Nicastro’s Italian Food Emporium of Ottawa cutting the 1,000-pound provolone shipped from Italy earlier this week in Ottawa.

Anthony LoFrisco can clearly remember the day that a big cheese changed his life.

He was 11 or 12, playing stick ball in the streets of Brooklyn, N.Y., with some friends, soon after the end of the Second World War. Another boy came running over to alert everyone of the biggest cheese he’d ever seen. The game immediately ended as the group of children ran over to watch a 1,000-pound provolone be hauled off a crate into a local grocery store.

“That cheese made such an impression on me because I’d never seen anything like it,” LoFrisco tells Yahoo Canada News. “That coupled with the fact that we hadn’t had cheese for the duration of the war.

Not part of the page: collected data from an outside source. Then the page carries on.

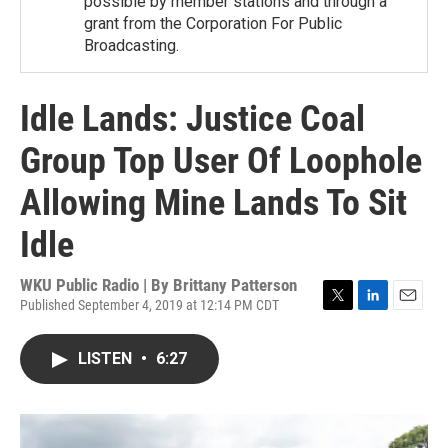
possible by member stations and through a
grant from the Corporation For Public
Broadcasting.
Idle Lands: Justice Coal
Group Top User Of Loophole
Allowing Mine Lands To Sit
Idle
WKU Public Radio | By
Brittany Patterson
Published September 4, 2019 at 12:14 PM CDT
T
L
E
w
i
m
i
n
a
LISTEN
•
6:27
t
k
i
t
e
l
e
d
r
I
n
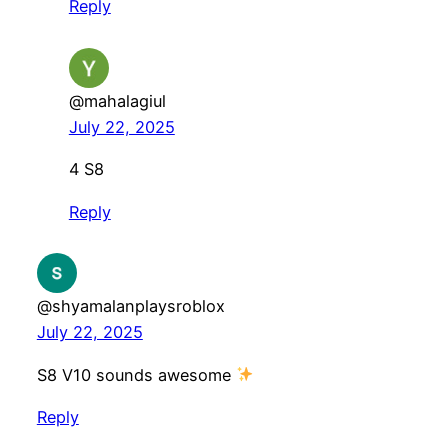
Reply
@mahalagiul
July 22, 2025
4 S8
Reply
@shyamalanplaysroblox
July 22, 2025
S8 V10 sounds awesome
Reply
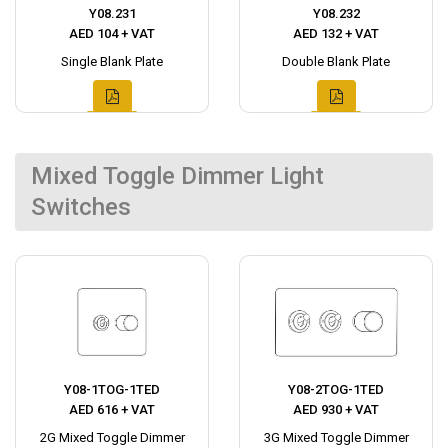
Y08.231
Y08.232
AED 104 + VAT
AED 132 + VAT
Single Blank Plate
Double Blank Plate
Mixed Toggle Dimmer Light
Switches
Y08-1TOG-1TED
Y08-2TOG-1TED
AED 616 + VAT
AED 930 + VAT
2G Mixed Toggle Dimmer
3G Mixed Toggle Dimmer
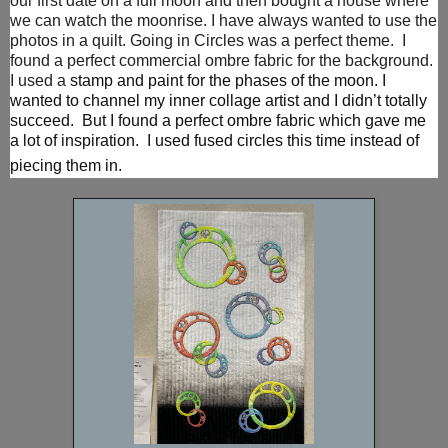
our first date on a full moon and then bought a house where
we can watch the moonrise. I have always wanted to use the
photos in a quilt. Going in Circles was a perfect theme. I
found a perfect commercial ombre fabric for the background.
I used a
stamp and paint for the phases of the moon.
I
wanted to channel my inner collage artist and I didn’t totally
succeed. But I found a perfect ombre fabric which gave me
a lot of inspiration. I used fused circles this time instead of
piecing them in.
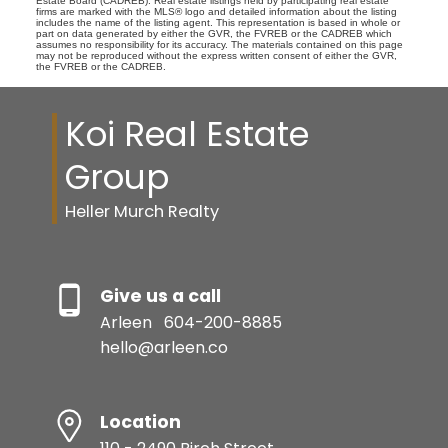
Estate Board (CADREB). Real estate listings held by participating real estate
firms are marked with the MLS® logo and detailed information about the listing
includes the name of the listing agent. This representation is based in whole or
part on data generated by either the GVR, the FVREB or the CADREB which
assumes no responsibility for its accuracy. The materials contained on this page
may not be reproduced without the express written consent of either the GVR,
the FVREB or the CADREB.
Koi Real Estate
Group
Heller Murch Realty
Give us a call
Arleen
604-200-8885
hello@arleen.co
Location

It made a huge impression on me.”

That story was recounted for a cookbook the 82-year-old “mostly retired” lawyer was putting the finishing touches on.

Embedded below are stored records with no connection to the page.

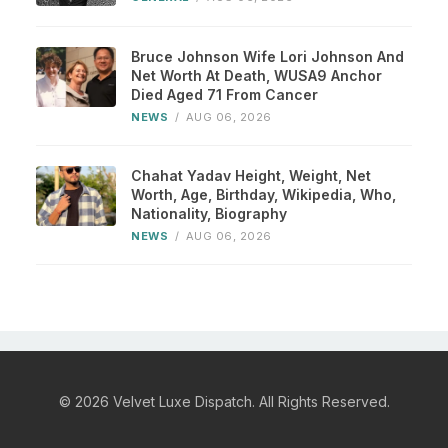
Bruce Johnson Wife Lori Johnson And
Net Worth At Death, WUSA9 Anchor
Died Aged 71 From Cancer
NEWS
/
AUG 06, 2026
Chahat Yadav Height, Weight, Net
Worth, Age, Birthday, Wikipedia, Who,
Nationality, Biography
NEWS
/
AUG 06, 2026
© 2026 Velvet Luxe Dispatch. All Rights Reserved.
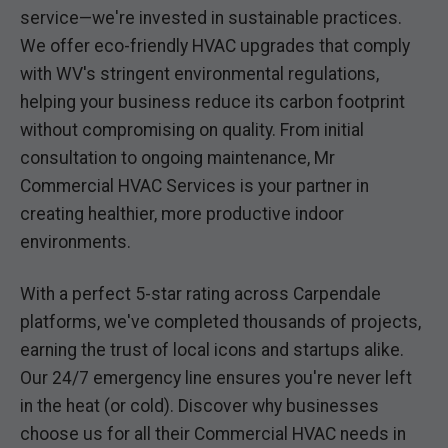
service—we're invested in sustainable practices.
We offer eco-friendly HVAC upgrades that comply
with WV's stringent environmental regulations,
helping your business reduce its carbon footprint
without compromising on quality. From initial
consultation to ongoing maintenance, Mr
Commercial HVAC Services is your partner in
creating healthier, more productive indoor
environments.
With a perfect 5-star rating across Carpendale
platforms, we've completed thousands of projects,
earning the trust of local icons and startups alike.
Our 24/7 emergency line ensures you're never left
in the heat (or cold). Discover why businesses
choose us for all their Commercial HVAC needs in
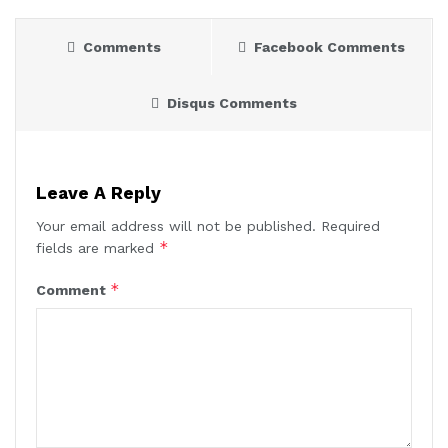
Comments
Facebook Comments
Disqus Comments
Leave A Reply
Your email address will not be published.
Required
*
fields are marked
*
Comment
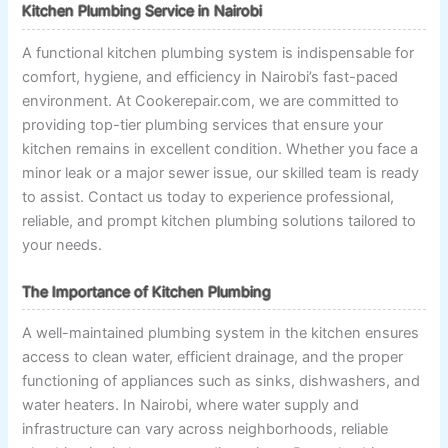
Kitchen Plumbing Service in Nairobi
A functional kitchen plumbing system is indispensable for
comfort, hygiene, and efficiency in Nairobi’s fast-paced
environment. At Cookerepair.com, we are committed to
providing top-tier plumbing services that ensure your
kitchen remains in excellent condition. Whether you face a
minor leak or a major sewer issue, our skilled team is ready
to assist. Contact us today to experience professional,
reliable, and prompt kitchen plumbing solutions tailored to
your needs.
The Importance of Kitchen Plumbing
A well-maintained plumbing system in the kitchen ensures
access to clean water, efficient drainage, and the proper
functioning of appliances such as sinks, dishwashers, and
water heaters. In Nairobi, where water supply and
infrastructure can vary across neighborhoods, reliable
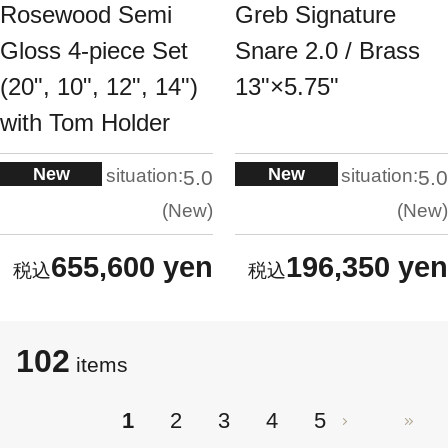
Rosewood Semi
Greb Signature
Gloss 4-piece Set
Snare 2.0 / Brass
(20", 10", 12", 14")
13"×5.75"
with Tom Holder
New
New
situation:
situation:
5.0
5.0
New
New
655,600 yen
196,350 yen
102
items
1
2
3
4
5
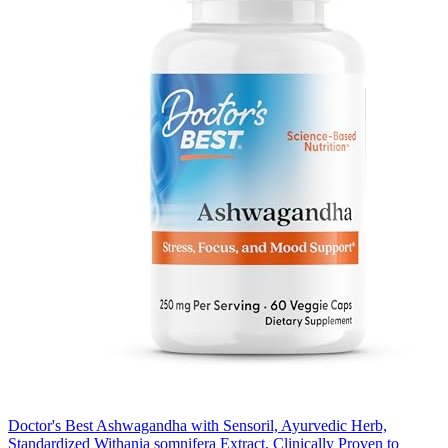
Doctor's Best Ashwagandha with Sensoril, Ayurvedic Herb,
Standardized Withania somnifera Extract, Clinically Proven to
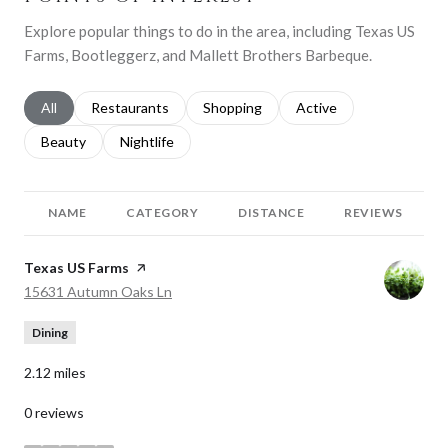
Explore popular things to do in the area, including Texas US
Farms, Bootleggerz, and Mallett Brothers Barbeque.
Search businesses related to
All
Search businesses related to
Restaurants
Search businesses related to
Shopping
Search businesses relat
Active
Search businesses related to
Beauty
Search businesses related to
Nightlife
NAME
CATEGORY
DISTANCE
REVIEWS
Visit the
Texas US Farms
page on Yelp
Search
on Google Maps
15631 Autumn Oaks Ln
Dining
2.12
miles
0 reviews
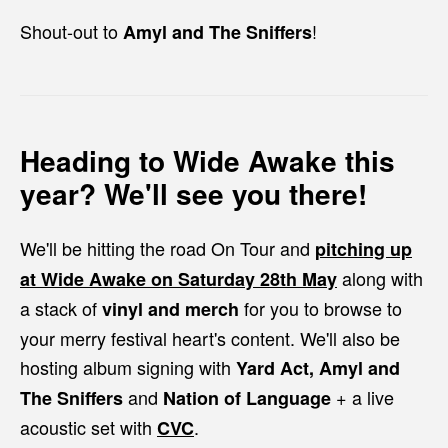
Shout-out to
!
Amyl and The Sniffers
Heading to Wide Awake this
year? We'll see you there!
We'll be hitting the road On Tour and
pitching up
along with
at
Wide Awake
on Saturday 28th May
a stack of
for you to browse to
vinyl and merch
your merry festival heart's content. We'll also be
hosting album signing with
Yard Act, Amyl and
and
+ a live
The Sniffers
Nation of Language
acoustic set with
.
CVC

While doing some online research, LoFrisco, who lives in Connecticut, wanted to find something similar to jog his memory. He came across a 750-pound cheese in New Jersey, though it was imported from Wisconsin and not Italy.

When he searched for “1,000-pound cheese,” he came across Nicastro’s Italian Food Emporium of Ottawa. Every year since 1980, around the holiday season, the Italian food retailer receives the exact same 1,000-pound provolone, which is shipped from Italy by boat, as the one seared in LoFrisco’s mind. LoFrisco contacted store owner Joe Nicastro who invited him down to watch the massive cheese be shipped in.

The cookbook was immediately put on hold so he and his son could make the 673 kilometre drive to Ottawa to take in the spectacle.

Although he spent less than 24 hours in Canada’s capital, LoFrisco calls the quick jaunt on Monday “one of the best times ever.”

“We never expected that kind of reception to go look at a cheese,” he says.

Nicastro gifted LoFrisco with four pounds, which he nearly didn’t make across the border, thanks to customs. He shared some of the precious bounty with his son on Tuesday night, describing it as “fantastic.”

“It restored a memory,” he says. “I’d never think I’d ever see it again.”

LoFrisco’s cookbook is called “LoFrisco Family Cookbook” and features family recipes like meatballs, fried spaghetti and quiche. He will soon add several paragraphs to the chapter titled, “The Big Cheese of 13th Avenue.”

As for the big cheese of Ottawa, Nicastro says it’s a popular item, selling for $18 a pound.

“It should be sold out in the New Year, around the first week of January,” he says. “It’s a good cheese. Not too many people have a 1,000-pound cheese.”